Factors affecting optimal hash table size
-----------------------------------------

It is difficult to predict the net effect of data layout and access
patterns on dedupe effectiveness without performing deep inspection of
both the filesystem data and its structure--a task that is as expensive
as performing the deduplication.

* **Compression** on the filesystem reduces the average extent length
compared to uncompressed filesystems.  The maximum compressed extent
length on btrfs is 128KB, while the maximum uncompressed extent length
is 128MB.  Longer extents decrease the optimum hash table size while
shorter extents increase the optimum hash table size because the
probability of a hash table entry being present (i.e. unevicted) in
each extent is proportional to the extent length.

   As a rule of thumb, the optimal hash table size for a compressed
filesystem is 2-4x larger than the optimal hash table size for the same
data on an uncompressed filesystem.  Dedupe efficiency falls dramatically
with hash tables smaller than 128MB/TB as the average dedupe extent size
is larger than the largest possible compressed extent size (128KB).

* **Short writes** also shorten the average extent length and increase
optimum hash table size.  If a database writes to files randomly using
4K page writes, all of these extents will be 4K in length, and the hash
table size must be increased to retain each one (or the user must accept
a lower dedupe hit rate).

   Defragmenting files that have had many short writes increases the
extent length and therefore reduces the optimum hash table size.

* **Time between duplicate writes** also affects the optimum hash table
size.  bees reads data blocks in logical order during its first pass,
and after that new data blocks are read incrementally a few seconds or
minutes after they are written.  bees finds more matching blocks if there
is a smaller amount of data between the matching reads, i.e. there are
fewer blocks evicted from the hash table.  If most identical writes to
the filesystem occur near the same time, the optimum hash table size is
smaller.  If most identical writes occur over longer intervals of time,
the optimum hash table size must be larger to avoid evicting hashes from
the table before matches are found.

   For example, a build server normally writes out very similar source
code files over and over, so it will need a smaller hash table than a
backup server which has to refer to the oldest data on the filesystem
every time a new client machine's data is added to the server.

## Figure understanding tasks
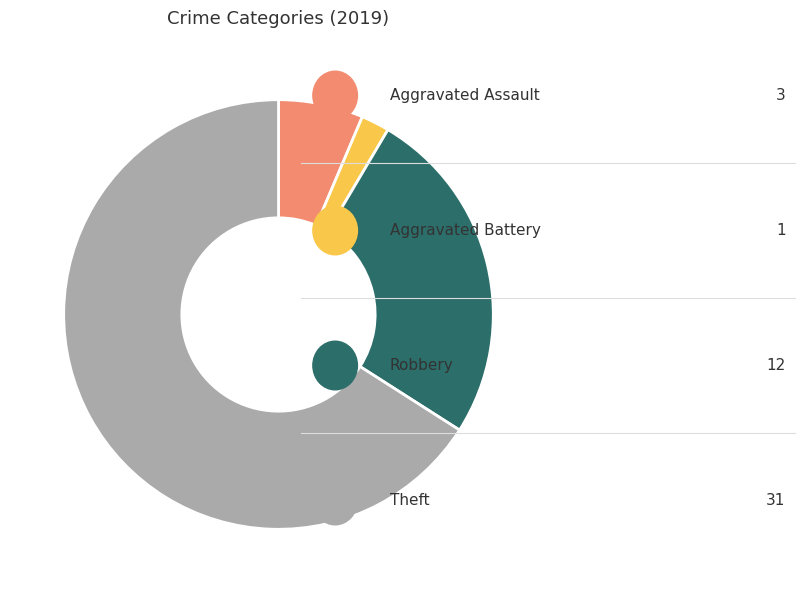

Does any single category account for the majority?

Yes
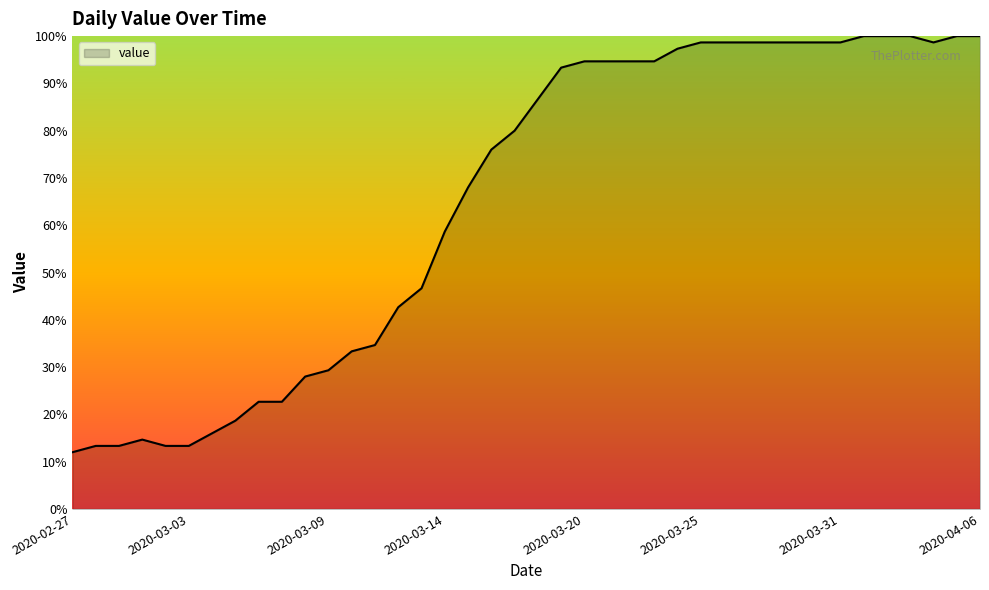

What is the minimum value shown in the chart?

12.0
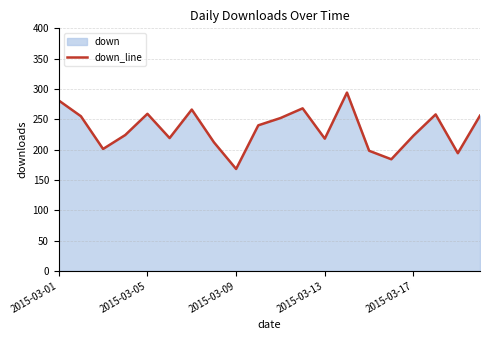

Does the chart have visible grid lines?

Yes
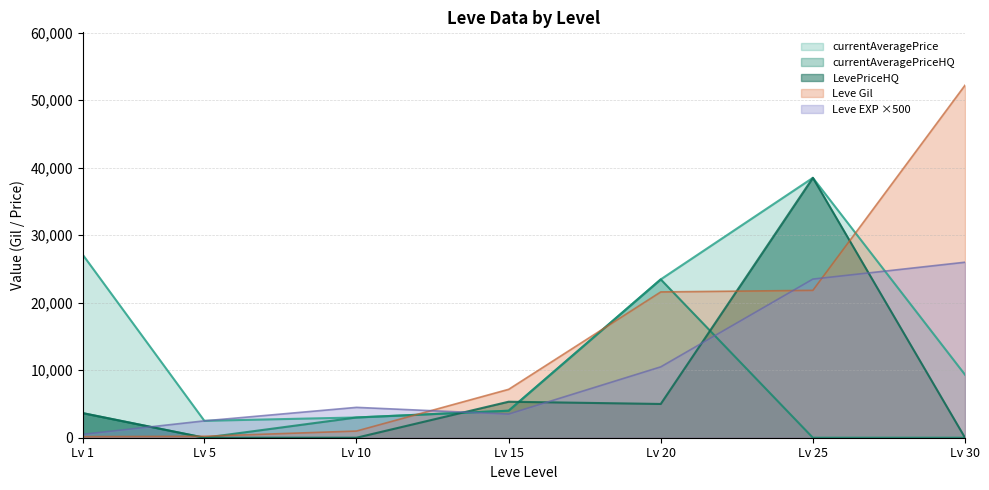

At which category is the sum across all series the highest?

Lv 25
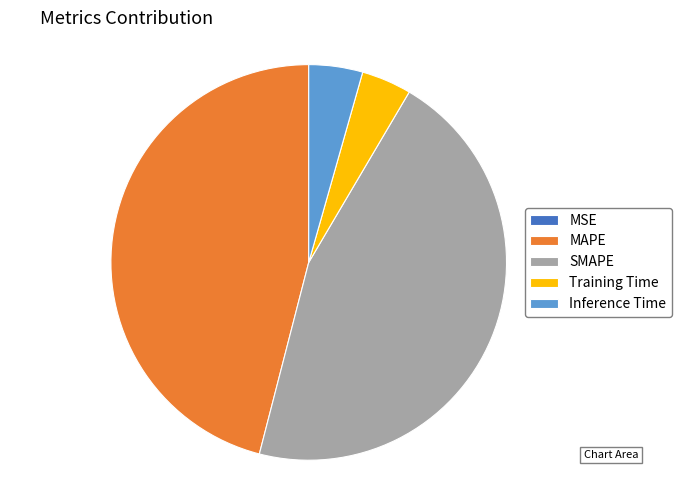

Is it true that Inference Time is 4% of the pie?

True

## DIRECTIONS
**1)** Repeat the part of the hash table sizing text starting at "As a rule of" and ending at "the optimum hash table size.".
**2)** In the hash table sizing text, what is the maximum compressed extent length on btrfs?
None of these lines are needed for what comes next.

## ANSWERS BY ITEM
**1)**
As a rule of thumb, the optimal hash table size for a compressed
filesystem is 2-4x larger than the optimal hash table size for the same
data on an uncompressed filesystem.  Dedupe efficiency falls dramatically
with hash tables smaller than 128MB/TB as the average dedupe extent size
is larger than the largest possible compressed extent size (128KB).

* **Short writes** also shorten the average extent length and increase
optimum hash table size.  If a database writes to files randomly using
4K page writes, all of these extents will be 4K in length, and the hash
table size must be increased to retain each one (or the user must accept
a lower dedupe hit rate).

   Defragmenting files that have had many short writes increases the
extent length and therefore reduces the optimum hash table size.

**2)** 128KB